A very interesting issue is the possible influence of viral factors such as genotype and baseline viral load on the activity of enzymes in the serum. In eastern and southern Europe, mainly type 1b occurs. In Poland, according to a study in groups of adult patients and asymptomatic carriers, the most commonly detected genotype is 1b, 3a is detected rarely, and other genotypes of the virus are detected in individual cases [19]. In this study the genotype of the virus did not have an effect on the activity of tested enzymes. We found that the activity of ADH and ALDH in serum of patients with genotype 1b did not differ from that of patients with genotype 3a, while the viral load had a significant effect on the activity of alcohol dehydrogenase. High viraemia is defined differently by various authors, with the most widely applied consensus being a plasma virus load of > 600 000 IU/ml [20, 21]. In our study we also adopted this level of viral load as the cut-off point. In our analysis, we found that the baseline viral load significantly affects the ADH I activity and total activity of alcohol dehydrogenase. ADH II activity did not change depending on the level of viraemia, although it was significantly higher in patients with HCV infection compared to the control group. Further multiplication of the virus does not cause an increase in the activity of this isoenzyme. This may indicate that ADH II is released faster and earlier than class I. Moreover, HCV is not only a hepatotropic pathogen; thus in the serum of patients with a high viral load ADH I may be derived from other organs [22]. Another explanation may be the fact that viruses can stimulate modification of occurring proteins or production of completely new enzymatic proteins similar to ADH I [23].

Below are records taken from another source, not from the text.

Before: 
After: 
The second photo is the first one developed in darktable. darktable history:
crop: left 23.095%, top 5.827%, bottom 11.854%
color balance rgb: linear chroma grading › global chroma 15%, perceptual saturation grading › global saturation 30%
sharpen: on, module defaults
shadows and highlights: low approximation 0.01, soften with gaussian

All noxious agents that chronically act on the liver and damage hepatic cells may eventually cause chronic hepatitis, which may in turn lead to progression of fibrosis. HCV infection is also a cause of progressive fibrosis of liver tissue. Viral hepatitis C accompanied by cellular injury and necrosis leads to the release of cytoplasmic enzymes such as ADH. This study showed that the activity of class I and II alcohol dehydrogenase in CHC increased in parallel with the development of the disease. We have observed a tendency towards an increase of the total ADH activity together with the progression of the hepatitis C. The other markers of liver lesions (bilirubin concentration, activities of aminotransferases) were also significantly elevated. The median concentration of total bilirubin was 3.95 mg/dl in patients, and 0.65 mg/dl in controls. The median activity of alanine transaminase and aspartate transaminase was respectively 360 U/l and 610 U/l in the serum of patients with hepatitis C and 26 U/l and 20 U/l in healthy controls. The activity of both transaminases and alcohol dehydrogenase correlate well with the severity of the conditions, and regular monitoring can be a diagnostic marker of hepatic cell damage during chronic hepatitis C.
The results in the present paper are similar to other studies performed in various liver diseases. For example, Chrostek et al. found much higher ADH I and II isoenzyme activity in the sera of patients with acute viral hepatitis B [3]. They also observed that only serum activity of class I alcohol dehydrogenase was significantly higher in chronic hepatitis B than in controls [24]. The comparison of total alcohol dehydrogenase activity in the sera of alcoholics and non-alcoholic cirrhotic patients indicates similar changes in both cases, with an evident elevation of class I and total enzyme activity [4, 25]. In our previous study we found that activity of class I alcohol dehydrogenase isoenzymes and total ADH activity was elevated in the serum of patients with metastatic liver cancer. ADH I was significantly higher in the sera of patients with metastatic tumours than in those with primary cancers [26].
In conclusion, our data indicate that the increase of the activity of class I and II alcohol dehydrogenase isoenzyme in the sera of patients with HCV infection seems to be caused by the release of this isoenzyme from damaged liver cells.

Conflict of interest

The authors declare no conflict of interest.